BEGIN

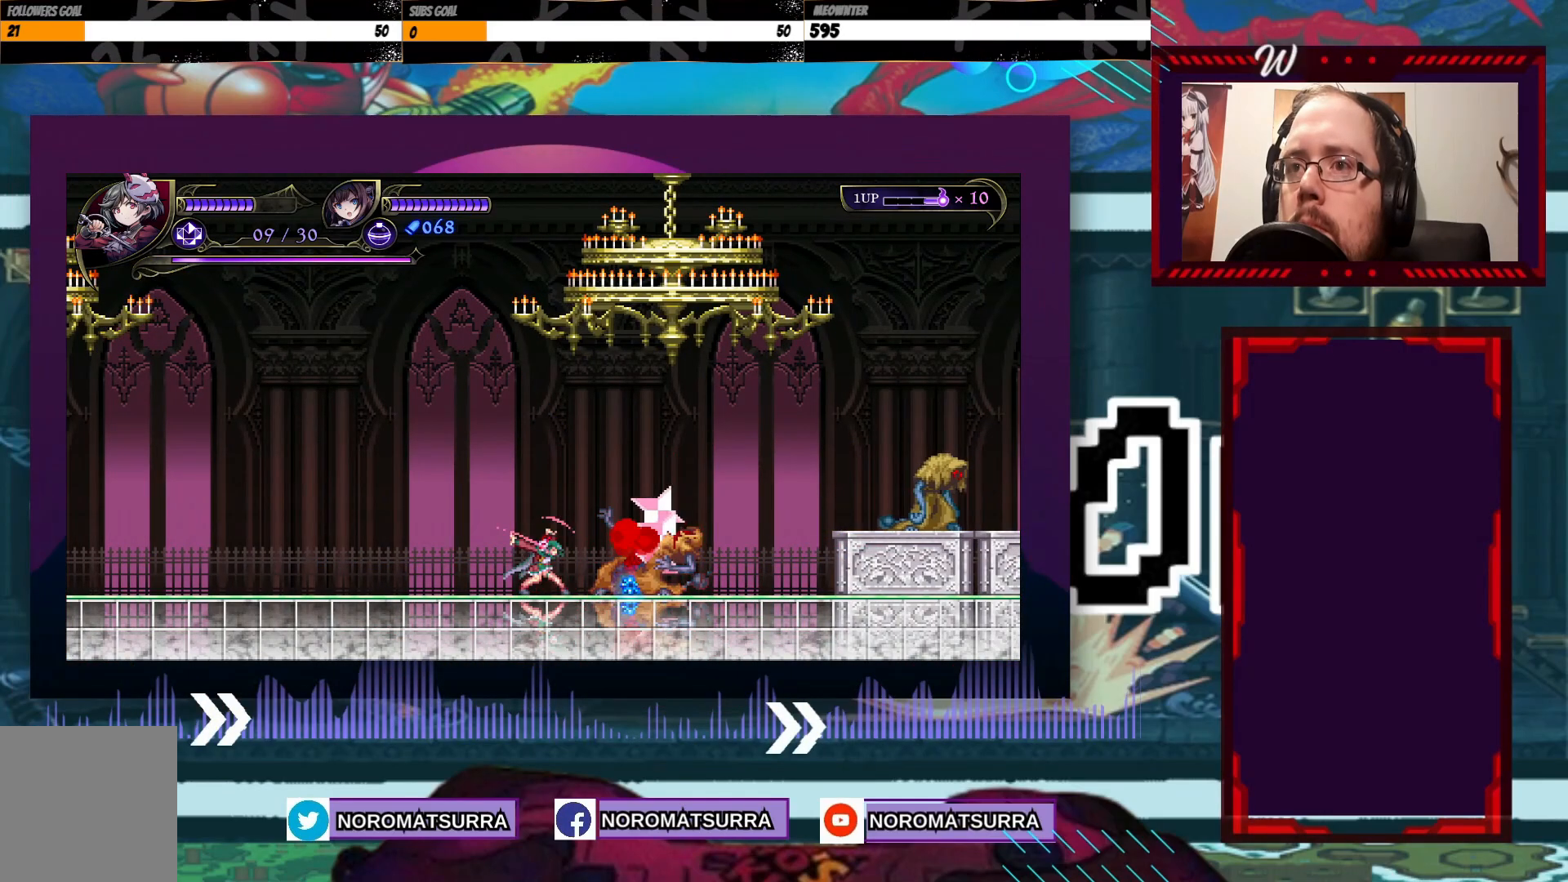
{"buttons": [], "left_stick": "right", "right_stick": "center", "events": [[33, "left_stick", "right"]]}
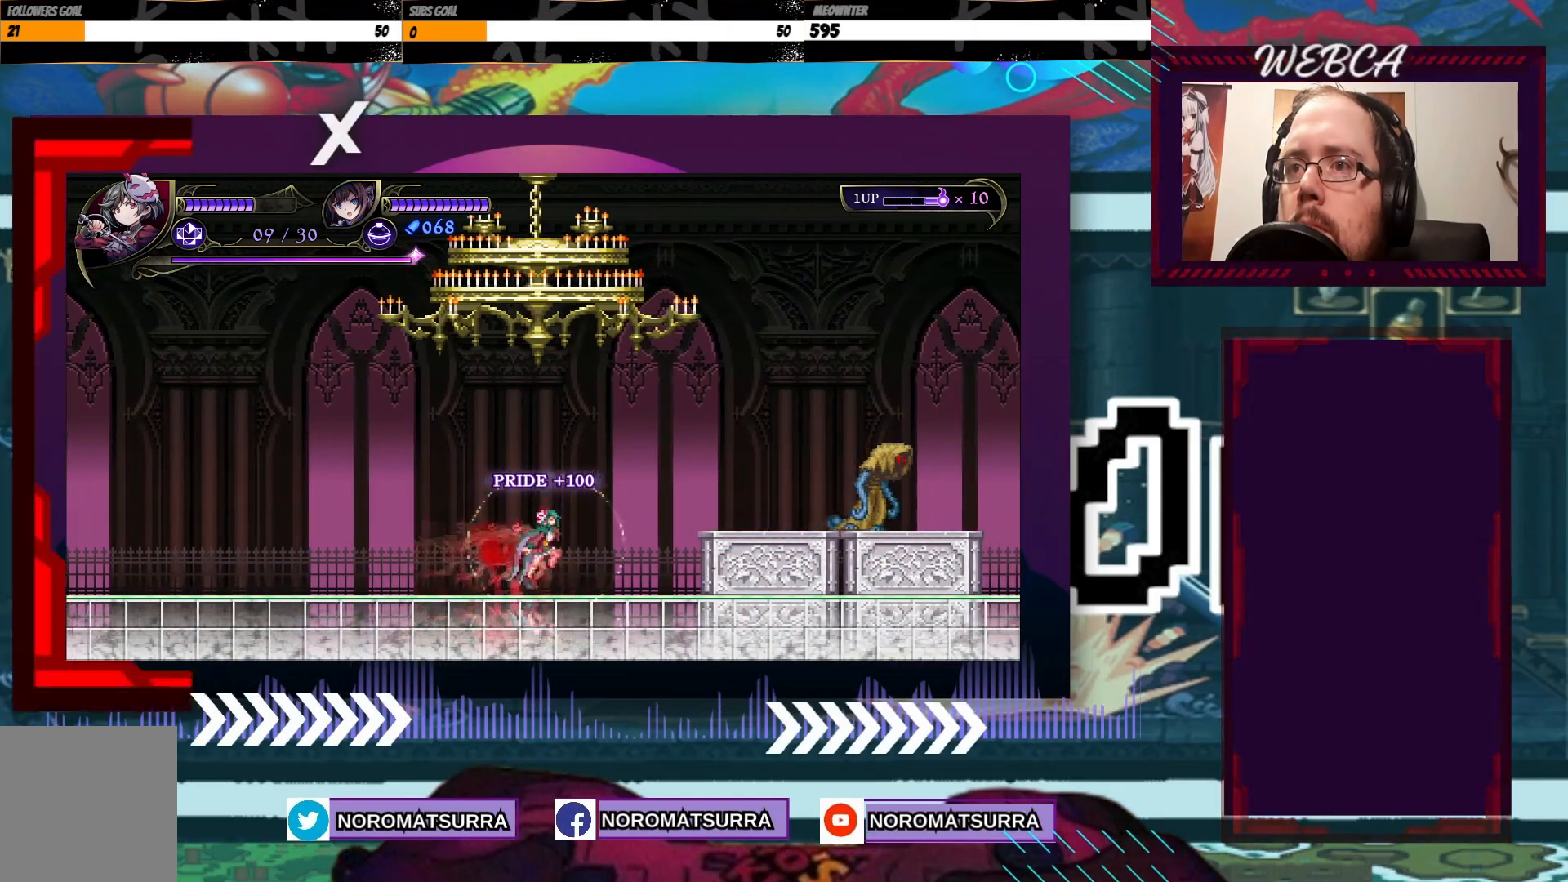
{"buttons": [], "left_stick": "right", "right_stick": "center", "events": []}
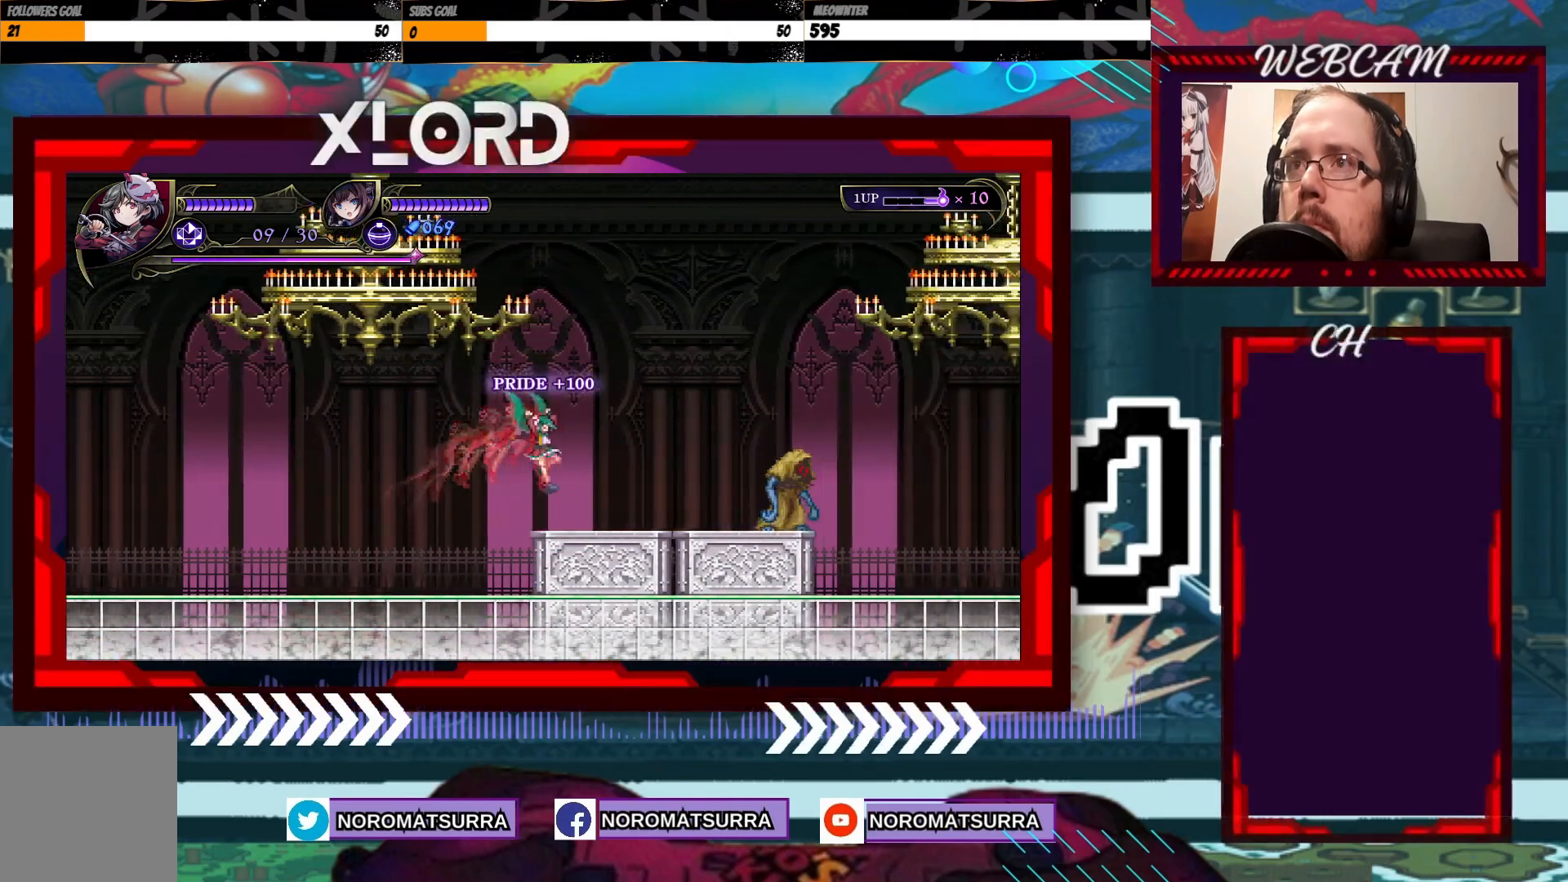
{"buttons": ["X"], "left_stick": "center", "right_stick": "center", "events": [[233, "X", "down"], [333, "X", "up"], [333, "left_stick", "center"], [433, "X", "down"]]}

END

-- Problem --
Print the listing exactly, minus its pictures.

-- Exercise response --
{"buttons": [], "left_stick": "right", "right_stick": "center", "events": [[33, "left_stick", "right"]]}
{"buttons": [], "left_stick": "right", "right_stick": "center", "events": []}
{"buttons": ["X"], "left_stick": "center", "right_stick": "center", "events": [[233, "X", "down"], [333, "X", "up"], [333, "left_stick", "center"], [433, "X", "down"]]}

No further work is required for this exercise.